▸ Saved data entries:
# # # #

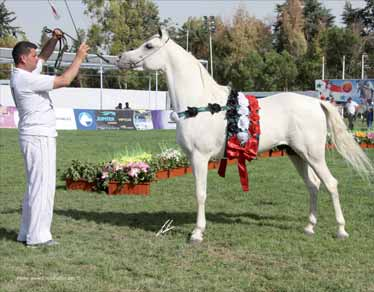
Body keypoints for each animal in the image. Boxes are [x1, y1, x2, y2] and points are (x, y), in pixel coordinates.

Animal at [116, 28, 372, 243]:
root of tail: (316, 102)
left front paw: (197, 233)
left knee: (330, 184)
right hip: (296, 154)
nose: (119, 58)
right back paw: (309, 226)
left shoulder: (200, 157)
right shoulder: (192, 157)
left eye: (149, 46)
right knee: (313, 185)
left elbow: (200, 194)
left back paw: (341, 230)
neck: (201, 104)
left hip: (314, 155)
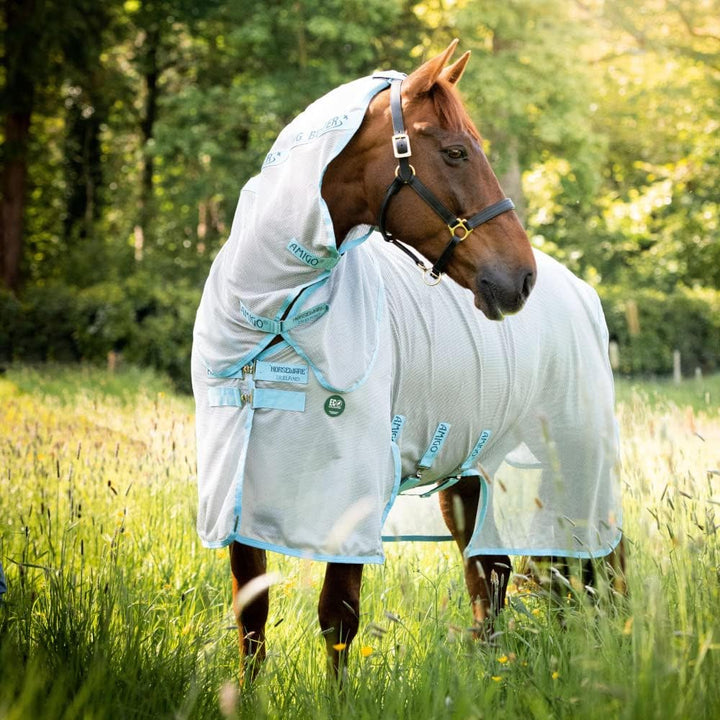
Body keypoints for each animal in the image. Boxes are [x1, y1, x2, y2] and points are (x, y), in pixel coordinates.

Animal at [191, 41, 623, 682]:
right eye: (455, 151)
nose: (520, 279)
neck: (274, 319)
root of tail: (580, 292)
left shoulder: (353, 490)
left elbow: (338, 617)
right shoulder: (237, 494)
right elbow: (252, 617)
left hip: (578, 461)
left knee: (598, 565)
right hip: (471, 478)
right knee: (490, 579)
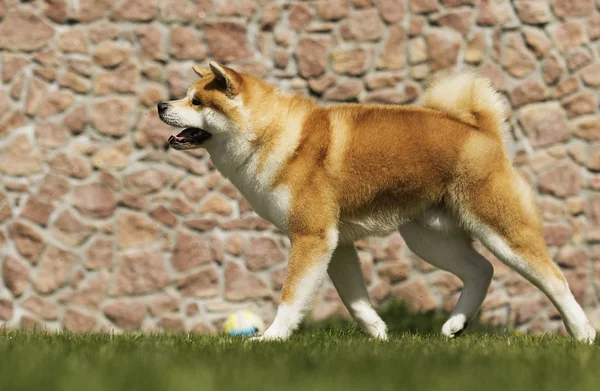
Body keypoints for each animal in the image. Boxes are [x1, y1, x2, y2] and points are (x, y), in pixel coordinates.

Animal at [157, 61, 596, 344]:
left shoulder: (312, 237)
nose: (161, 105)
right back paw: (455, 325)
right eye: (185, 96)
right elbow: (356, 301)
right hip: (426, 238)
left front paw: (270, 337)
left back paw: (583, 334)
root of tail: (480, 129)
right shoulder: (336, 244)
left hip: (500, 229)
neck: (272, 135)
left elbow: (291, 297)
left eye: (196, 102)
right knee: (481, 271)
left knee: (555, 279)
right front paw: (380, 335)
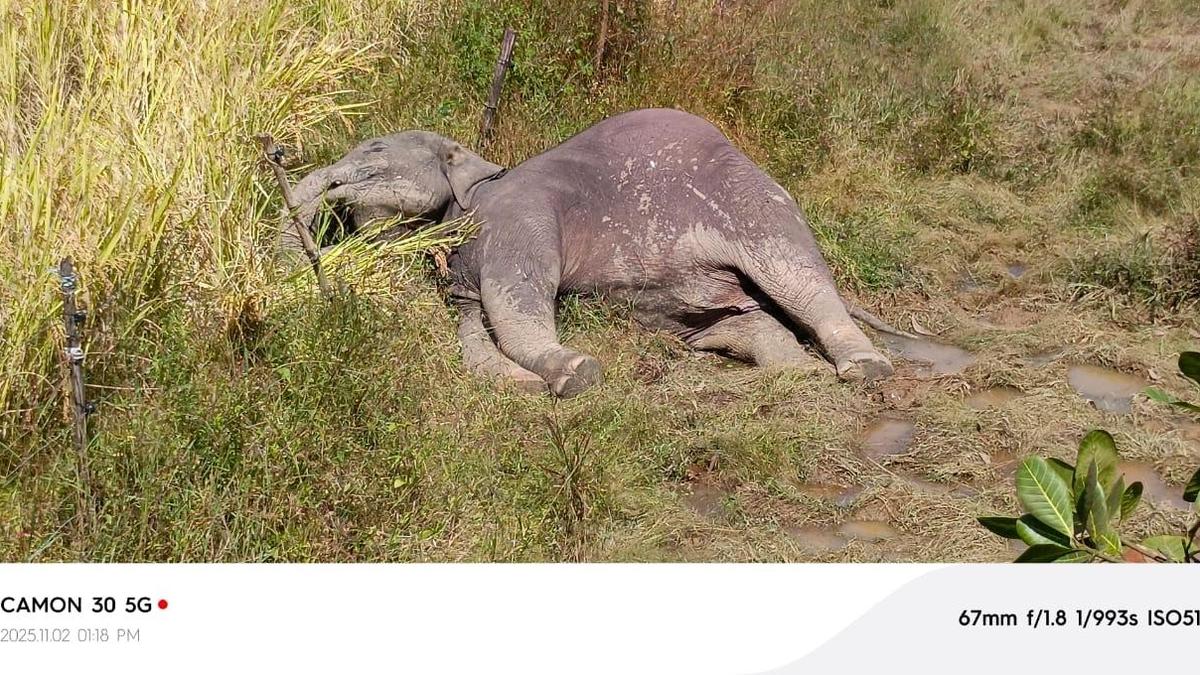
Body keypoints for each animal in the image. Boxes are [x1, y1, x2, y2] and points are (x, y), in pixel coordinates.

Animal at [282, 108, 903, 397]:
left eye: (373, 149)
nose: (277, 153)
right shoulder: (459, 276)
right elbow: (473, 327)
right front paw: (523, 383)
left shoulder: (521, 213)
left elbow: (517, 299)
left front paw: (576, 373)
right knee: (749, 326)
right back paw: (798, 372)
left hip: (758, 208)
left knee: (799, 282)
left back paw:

# # # #

A verbatim reproduction of each entry is expected, with every picture omitted.

Body keypoints for each animal in the image. Boxes are [x1, y1, x2, y2] and points are (x, y), in pixel coordinates.

Animal at [116, 28, 372, 243]:
root of tail: (316, 102)
left front paw: (197, 233)
left knee: (330, 184)
right hip: (296, 154)
nose: (119, 58)
right back paw: (309, 226)
left shoulder: (200, 157)
right shoulder: (192, 157)
left eye: (149, 46)
right knee: (313, 185)
left elbow: (200, 194)
left back paw: (341, 230)
neck: (201, 104)
left hip: (314, 155)
Body keypoints for each animal in the image. Boxes are [x1, y1, x2, y2] and points are (x, y), in pixel coordinates.

Animal at [191, 41, 623, 682]:
right eye: (455, 151)
nose: (520, 279)
neck: (274, 319)
root of tail: (580, 292)
left shoulder: (353, 490)
left elbow: (338, 617)
right shoulder: (237, 494)
right elbow: (252, 617)
left hip: (578, 461)
left knee: (598, 565)
right hip: (471, 478)
right knee: (490, 579)
Body keypoints for each animal in the image. Boxes are [x1, y1, x2, y2] and points are (x, y), in pixel coordinates.

Animal at [157, 61, 596, 344]:
left shoulder: (312, 237)
nose: (161, 105)
right back paw: (455, 325)
right eye: (185, 96)
right elbow: (356, 301)
right hip: (426, 238)
left front paw: (270, 337)
left back paw: (583, 334)
root of tail: (480, 129)
right shoulder: (336, 244)
left hip: (500, 229)
neck: (272, 135)
left elbow: (291, 297)
left eye: (196, 102)
right knee: (481, 271)
left knee: (555, 279)
right front paw: (380, 335)
Body keypoints for each animal in the image. Boxes are [x1, y1, x2, y2] and points are (x, y), in pixel coordinates.

Animal at [282, 108, 903, 397]:
left eye: (373, 149)
nose: (277, 153)
right shoulder: (459, 276)
right elbow: (473, 327)
right front paw: (523, 383)
left shoulder: (521, 213)
left elbow: (517, 299)
left front paw: (576, 373)
right knee: (749, 326)
right back paw: (798, 372)
left hip: (758, 208)
left knee: (799, 282)
left back paw:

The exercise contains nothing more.